23 A. As I said earlier, he was involved in the presentation,
24 and the format of the comments were indeed very similar
25 to the minute you showed from my own officials actually
1 going to the assessment staff.
2 Q. Your own officials were Intelligence Service?
3 A. Yes.
4 Q. And Mr Campbell was?
5 A. Well, he worked in No. 10 and was responsible for
6 Government communications.
7 Q. Did you, therefore, have a view on whether Mr Campbell
8 should be making those types of comments?

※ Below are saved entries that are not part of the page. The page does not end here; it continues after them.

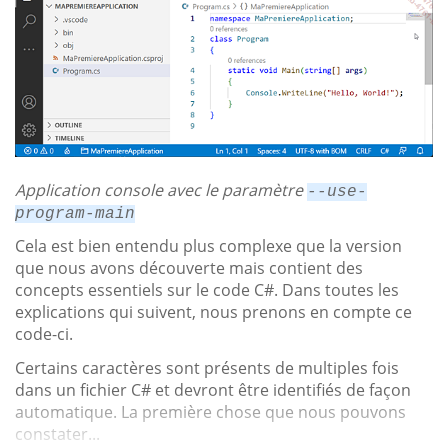
Application console avec le paramètre
--use-
program-main
Cela est bien entendu plus complexe que la version
que nous avons découverte mais contient des
concepts essentiels sur le code C#. Dans toutes les
explications qui suivent, nous prenons en compte ce
code-ci.
Certains caractères sont présents de multiples fois
dans un fichier C# et devront être identifiés de façon
automatique. La première chose que nous pouvons
constater...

9 A. Again, I did not see that minute but in terms of
10 presentation, and given that it was going to be
11 a Government document, yes, then I fully understood his
12 involvement in that process.
13 Q. You may have understood it. You did not know it at the
14 time and therefore obviously had no view at the time;
15 but now, with the benefit of hindsight, is there
16 anything you wanted to say about it?
17 A. No.
18 Q. After the dossier is published you have said you heard
19 no further comments about it from the Defence
20 Intelligence Staff. That, I assume, was until the
21 broadcast from Mr Gilligan; is that right?
22 A. Yes.
23 Q. Is there anything else that you know of surrounding the
24 circumstances of Dr Kelly's death that you can assist
25 his Lordship with?
1 A. No, none whatsoever.
2 Q. And is there anything else you would like to say?
3 A. No.
4 LORD HUTTON: Thank you very much, Air Marshall.
5 Do you want me to rise now, Mr Dingemans?
6 MR DINGEMANS: Yes. I am sorry, we have finished a wee bit
8 LORD HUTTON: We will sit again at 2 o'clock.